● Prompt:
The expected output is every line below, reproduced exactly.

[Opening Material for this task section]

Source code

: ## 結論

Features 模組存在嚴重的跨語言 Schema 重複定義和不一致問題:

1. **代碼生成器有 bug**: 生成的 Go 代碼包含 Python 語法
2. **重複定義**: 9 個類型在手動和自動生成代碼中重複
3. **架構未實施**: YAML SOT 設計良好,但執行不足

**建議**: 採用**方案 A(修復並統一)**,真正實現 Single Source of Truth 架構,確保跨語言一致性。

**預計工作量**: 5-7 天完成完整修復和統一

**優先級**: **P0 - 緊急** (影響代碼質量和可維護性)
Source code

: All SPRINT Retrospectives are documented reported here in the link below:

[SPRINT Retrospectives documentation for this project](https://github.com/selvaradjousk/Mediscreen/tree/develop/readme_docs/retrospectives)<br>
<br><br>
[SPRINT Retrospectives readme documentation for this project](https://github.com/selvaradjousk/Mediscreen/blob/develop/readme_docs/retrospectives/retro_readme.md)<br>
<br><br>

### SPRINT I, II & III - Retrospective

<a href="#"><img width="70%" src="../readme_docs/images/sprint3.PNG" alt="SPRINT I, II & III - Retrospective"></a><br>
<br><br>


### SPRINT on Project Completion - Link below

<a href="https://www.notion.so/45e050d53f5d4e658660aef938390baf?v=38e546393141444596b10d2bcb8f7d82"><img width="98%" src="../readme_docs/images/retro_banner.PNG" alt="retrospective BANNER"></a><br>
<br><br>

[Closing Material for this task section]

● Your solution:
Source code

: ## 結論

Features 模組存在嚴重的跨語言 Schema 重複定義和不一致問題:

1. **代碼生成器有 bug**: 生成的 Go 代碼包含 Python 語法
2. **重複定義**: 9 個類型在手動和自動生成代碼中重複
3. **架構未實施**: YAML SOT 設計良好,但執行不足

**建議**: 採用**方案 A(修復並統一)**,真正實現 Single Source of Truth 架構,確保跨語言一致性。

**預計工作量**: 5-7 天完成完整修復和統一

**優先級**: **P0 - 緊急** (影響代碼質量和可維護性)
Source code

: All SPRINT Retrospectives are documented reported here in the link below:

[SPRINT Retrospectives documentation for this project](https://github.com/selvaradjousk/Mediscreen/tree/develop/readme_docs/retrospectives)<br>
<br><br>
[SPRINT Retrospectives readme documentation for this project](https://github.com/selvaradjousk/Mediscreen/blob/develop/readme_docs/retrospectives/retro_readme.md)<br>
<br><br>

### SPRINT I, II & III - Retrospective

<a href="#"><img width="70%" src="../readme_docs/images/sprint3.PNG" alt="SPRINT I, II & III - Retrospective"></a><br>
<br><br>


### SPRINT on Project Completion - Link below

<a href="https://www.notion.so/45e050d53f5d4e658660aef938390baf?v=38e546393141444596b10d2bcb8f7d82"><img width="98%" src="../readme_docs/images/retro_banner.PNG" alt="retrospective BANNER"></a><br>
<br><br>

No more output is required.